Let's talk about learning things for the first time. This is completely different than re-learning. Everything is new, and it can be taught. You can get certified. Ask me about my stub-your-toe certification sometime. I can tell you from experience that the certification is useless, and I can't tell you how many times I've re-learned that particular lesson. When it comes right down to it, I think learning is overwatered. The best way to learn is the hard way. That leads to much less re-learning, although you have to make a hefty up-front payment in pain in most cases.

The first time I learned about the 120 volts being painful, but not deadly turned out to be a practical joke played on me. I had picked up a new doorbell and a so-called friend was helping me hook it up. He was an electrician and wired it up with a custom plug in chord he made for the wall outlet, and when I pressed the doorbell, I experienced for the first time in my life that 120 volts of electricity running up my arm. After the laughter was over, I read the directions and connected the DC adapter that was conveniently hidden under the couch cushions. There was actually a bonus lesson learned that day - don't keep friends that play practical jokes.

That bonus lesson really stuck with me. I became weary of people that played practical jokes. It became a steadfast boundary with me, and I have since become an expert at identifying people with this trait and avoiding them. There are a few lessons I have learned and never re-learned, and that lesson is one of just a few.

The mouse thing was new. I had spent decades working out how to keep mice out of the house including working with feral cats and non-venomous snakes to make life near my home safe for them and not annoying to me. You have to feed the cats when it gets really cold out, and I let some brush build up each summer to keep them safe from owls, hawks and falcons. Snakes can take care of themselves, but I leave a rock pile near by so they have a place to sleep in the winter.

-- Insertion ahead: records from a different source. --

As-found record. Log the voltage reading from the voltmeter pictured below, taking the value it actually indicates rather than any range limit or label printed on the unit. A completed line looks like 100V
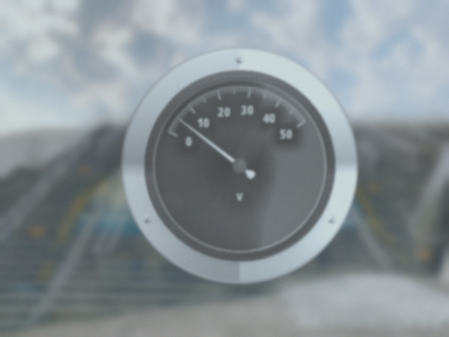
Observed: 5V
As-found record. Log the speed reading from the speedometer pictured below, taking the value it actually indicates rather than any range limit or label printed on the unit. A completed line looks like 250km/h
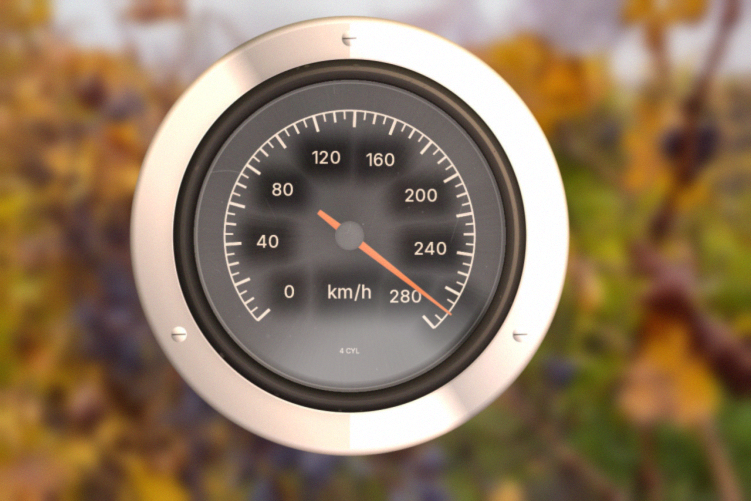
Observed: 270km/h
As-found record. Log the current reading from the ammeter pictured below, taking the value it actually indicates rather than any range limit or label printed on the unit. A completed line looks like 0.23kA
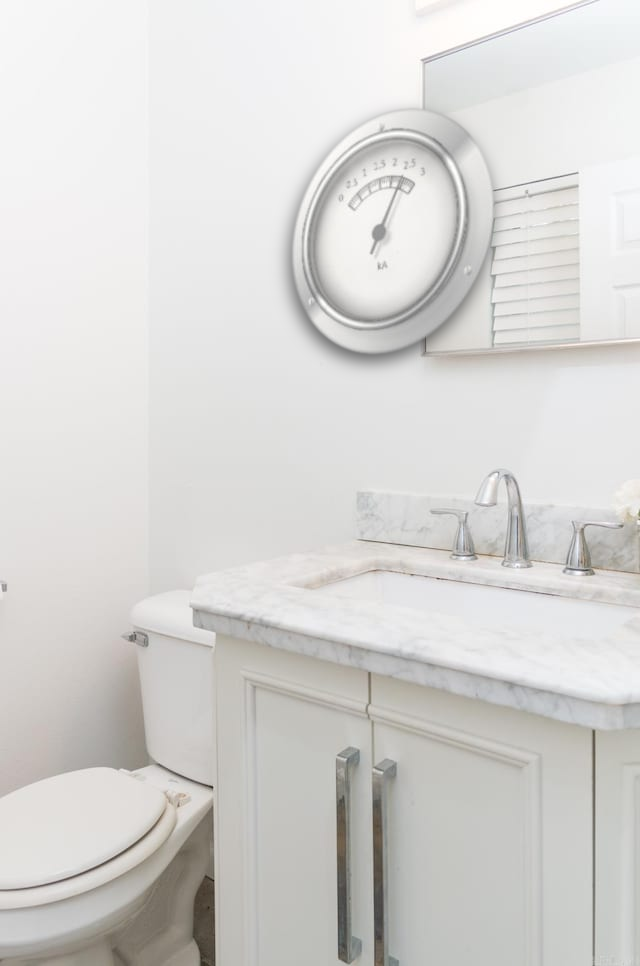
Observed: 2.5kA
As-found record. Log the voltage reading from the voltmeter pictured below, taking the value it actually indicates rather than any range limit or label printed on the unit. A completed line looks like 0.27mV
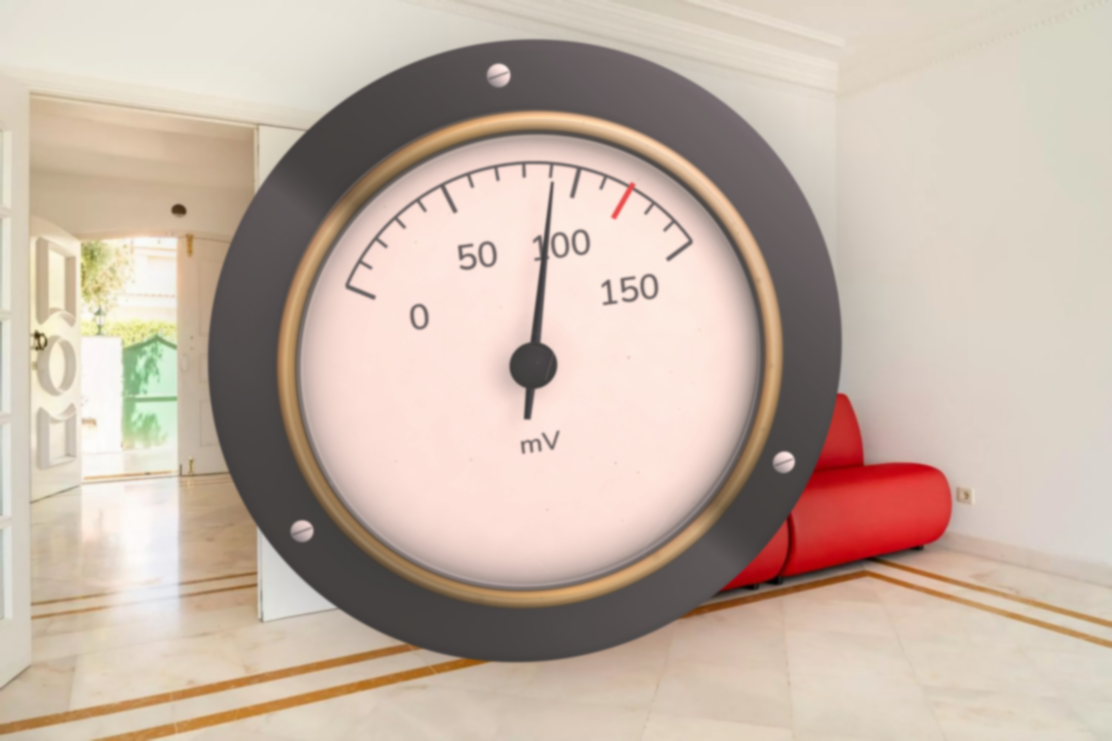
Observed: 90mV
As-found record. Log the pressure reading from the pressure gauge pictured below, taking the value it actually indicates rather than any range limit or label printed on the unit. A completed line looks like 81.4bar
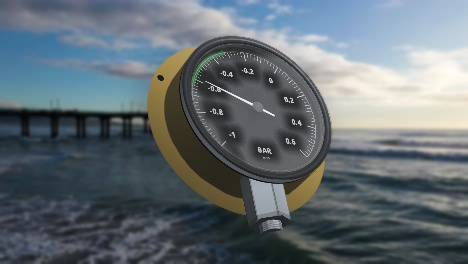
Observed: -0.6bar
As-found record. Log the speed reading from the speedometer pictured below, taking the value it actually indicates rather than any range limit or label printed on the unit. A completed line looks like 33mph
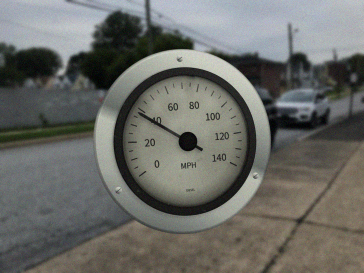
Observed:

Note that this was the first mouse I had seen in many many years. I had a renter in, and she keep stuff in cardboard boxes, so I'm sure the mouse came from one of the boxes. Keeping your stuff in plastic boxes with a top is how you keep mice from moving with you when you move. That was one of those lessons that took me decades to learn, and it's one of the rare lessons I never had to re-learn.

Learning and re-learning is my life and always has been, and I'm grateful when I can find some humor in each lesson.